To skip thinking output (e.g. show only the final response), pass include=[...]:

for chunk in client.chat("Solve this puzzle...", stream=True, include=["generating"]):
    print(chunk.content, end="")

Or to only show thinking (useful for debugging reasoning models):

for chunk in client.chat("Reason about this...", stream=True, include=["thinking"]):
    print(chunk.content, end="")

Accepts string names or StreamingContentType members.

5. Streaming through agents

The same chunk type flows through agents and workflows. Agent context shows up in chunk.agent and chunk.iteration:

from aimu.agents import Agent

agent = Agent(client, "You are a helpful image analyst.", name="vision-bot")

current_agent = None
for chunk in agent.run("Describe the scene", images=["./photo.jpg"], stream=True):
    if chunk.agent != current_agent:
        print(f"\n--- [{chunk.agent}] iteration {chunk.iteration} ---")
        current_agent = chunk.agent
    if chunk.is_text():
        print(chunk.content, end="")
    elif chunk.is_tool_call():
        print(f"\n[tool: {chunk.content['name']}]")

For chains, chunk.iteration is the chain step. For agent loops, it's the loop iteration. Same field, contextually meaningful.

6. Images through workflows

images= is threaded through every workflow's run():

  • Chain.run(task, images=[...]) — forwarded only to step 0
  • Router.run(task, images=[...]) — forwarded to the dispatched handler
  • Parallel.run(task, images=[...]) — forwarded to every worker
  • EvaluatorOptimizer.run(task, images=[...]) — forwarded only to the initial generator turn
from aimu.agents import Chain

chain = Chain.from_client(client, [
    "Describe what you see in detail.",
    "Summarise the description in one sentence.",
])
print(chain.run("Tell me about this photo.", images=["./photo.jpg"]))
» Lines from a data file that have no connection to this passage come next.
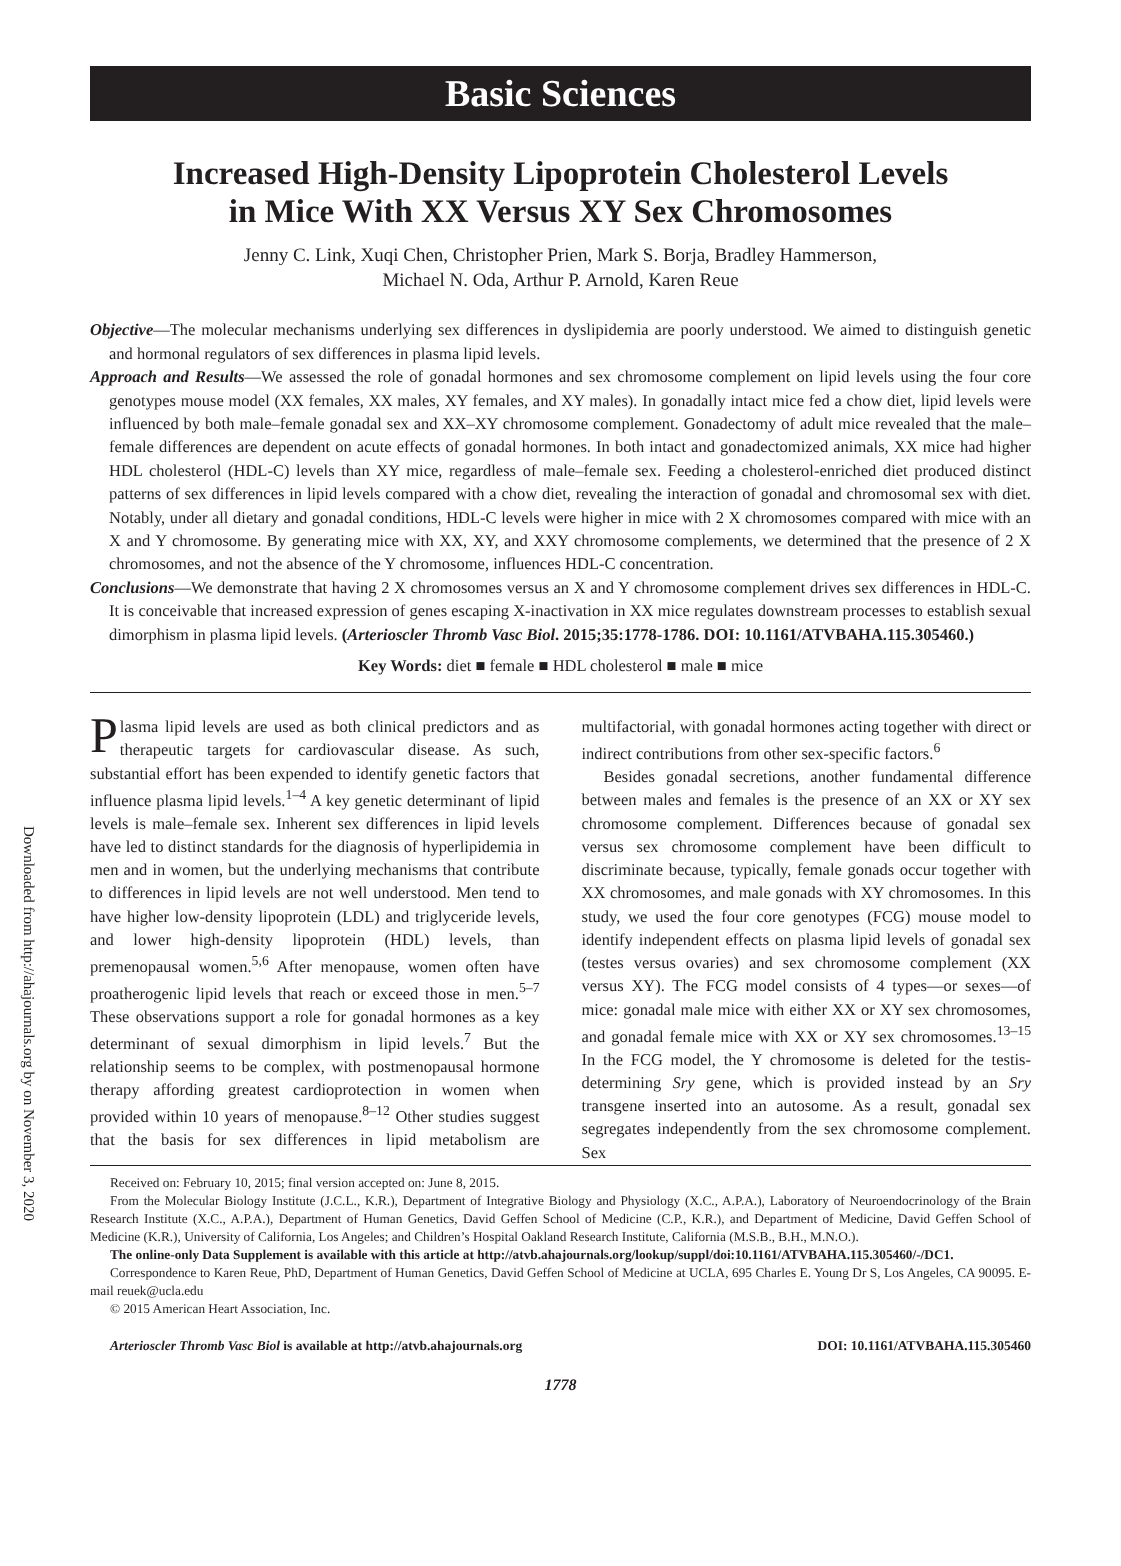Downloaded from http://ahajournals.org by on November 3, 2020
Basic Sciences
Increased High-Density Lipoprotein Cholesterol Levels
in Mice With XX Versus XY Sex Chromosomes
Jenny C. Link, Xuqi Chen, Christopher Prien, Mark S. Borja, Bradley Hammerson,
Michael N. Oda, Arthur P. Arnold, Karen Reue
Objective—The molecular mechanisms underlying sex differences in dyslipidemia are poorly understood. We aimed to distinguish genetic and hormonal regulators of sex differences in plasma lipid levels.
Approach and Results—We assessed the role of gonadal hormones and sex chromosome complement on lipid levels using the four core genotypes mouse model (XX females, XX males, XY females, and XY males). In gonadally intact mice fed a chow diet, lipid levels were influenced by both male–female gonadal sex and XX–XY chromosome complement. Gonadectomy of adult mice revealed that the male–female differences are dependent on acute effects of gonadal hormones. In both intact and gonadectomized animals, XX mice had higher HDL cholesterol (HDL-C) levels than XY mice, regardless of male–female sex. Feeding a cholesterol-enriched diet produced distinct patterns of sex differences in lipid levels compared with a chow diet, revealing the interaction of gonadal and chromosomal sex with diet. Notably, under all dietary and gonadal conditions, HDL-C levels were higher in mice with 2 X chromosomes compared with mice with an X and Y chromosome. By generating mice with XX, XY, and XXY chromosome complements, we determined that the presence of 2 X chromosomes, and not the absence of the Y chromosome, influences HDL-C concentration.
Conclusions—We demonstrate that having 2 X chromosomes versus an X and Y chromosome complement drives sex differences in HDL-C. It is conceivable that increased expression of genes escaping X-inactivation in XX mice regulates downstream processes to establish sexual dimorphism in plasma lipid levels. (Arterioscler Thromb Vasc Biol. 2015;35:1778-1786. DOI: 10.1161/ATVBAHA.115.305460.)
Key Words: diet ■ female ■ HDL cholesterol ■ male ■ mice
Plasma lipid levels are used as both clinical predictors and as therapeutic targets for cardiovascular disease. As such, substantial effort has been expended to identify genetic factors that influence plasma lipid levels.<sup>1–4</sup> A key genetic determinant of lipid levels is male–female sex. Inherent sex differences in lipid levels have led to distinct standards for the diagnosis of hyperlipidemia in men and in women, but the underlying mechanisms that contribute to differences in lipid levels are not well understood. Men tend to have higher low-density lipoprotein (LDL) and triglyceride levels, and lower high-density lipoprotein (HDL) levels, than premenopausal women.<sup>5,6</sup> After menopause, women often have proatherogenic lipid levels that reach or exceed those in men.<sup>5–7</sup> These observations support a role for gonadal hormones as a key determinant of sexual dimorphism in lipid levels.<sup>7</sup> But the relationship seems to be complex, with postmenopausal hormone therapy affording greatest cardioprotection in women when provided within 10 years of menopause.<sup>8–12</sup> Other studies suggest that the basis for sex differences in lipid metabolism are multifactorial, with gonadal hormones acting together with direct or indirect contributions from other sex-specific factors.<sup>6</sup>
Besides gonadal secretions, another fundamental difference between males and females is the presence of an XX or XY sex chromosome complement. Differences because of gonadal sex versus sex chromosome complement have been difficult to discriminate because, typically, female gonads occur together with XX chromosomes, and male gonads with XY chromosomes. In this study, we used the four core genotypes (FCG) mouse model to identify independent effects on plasma lipid levels of gonadal sex (testes versus ovaries) and sex chromosome complement (XX versus XY). The FCG model consists of 4 types—or sexes—of mice: gonadal male mice with either XX or XY sex chromosomes, and gonadal female mice with XX or XY sex chromosomes.<sup>13–15</sup> In the FCG model, the Y chromosome is deleted for the testis-determining Sry gene, which is provided instead by an Sry transgene inserted into an autosome. As a result, gonadal sex segregates independently from the sex chromosome complement. Sex
Received on: February 10, 2015; final version accepted on: June 8, 2015.
From the Molecular Biology Institute (J.C.L., K.R.), Department of Integrative Biology and Physiology (X.C., A.P.A.), Laboratory of Neuroendocrinology of the Brain Research Institute (X.C., A.P.A.), Department of Human Genetics, David Geffen School of Medicine (C.P., K.R.), and Department of Medicine, David Geffen School of Medicine (K.R.), University of California, Los Angeles; and Children’s Hospital Oakland Research Institute, California (M.S.B., B.H., M.N.O.).
The online-only Data Supplement is available with this article at http://atvb.ahajournals.org/lookup/suppl/doi:10.1161/ATVBAHA.115.305460/-/DC1.
Correspondence to Karen Reue, PhD, Department of Human Genetics, David Geffen School of Medicine at UCLA, 695 Charles E. Young Dr S, Los Angeles, CA 90095. E-mail reuek@ucla.edu
© 2015 American Heart Association, Inc.
Arterioscler Thromb Vasc Biol is available at http://atvb.ahajournals.org DOI: 10.1161/ATVBAHA.115.305460
1778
Step 0 sees the image; step 1 sees only step 0's text output.

What's next

You've completed the tutorials. You now know:

  • The top-level API: aimu.chat(), aimu.client(), model strings
  • The agent loop and the @tool decorator
  • Four workflow patterns: Chain, Router, Parallel, EvaluatorOptimizer
  • Vision input and the StreamChunk API

For specific tasks, browse the how-to guides. For the design intent behind any of this, see explanation.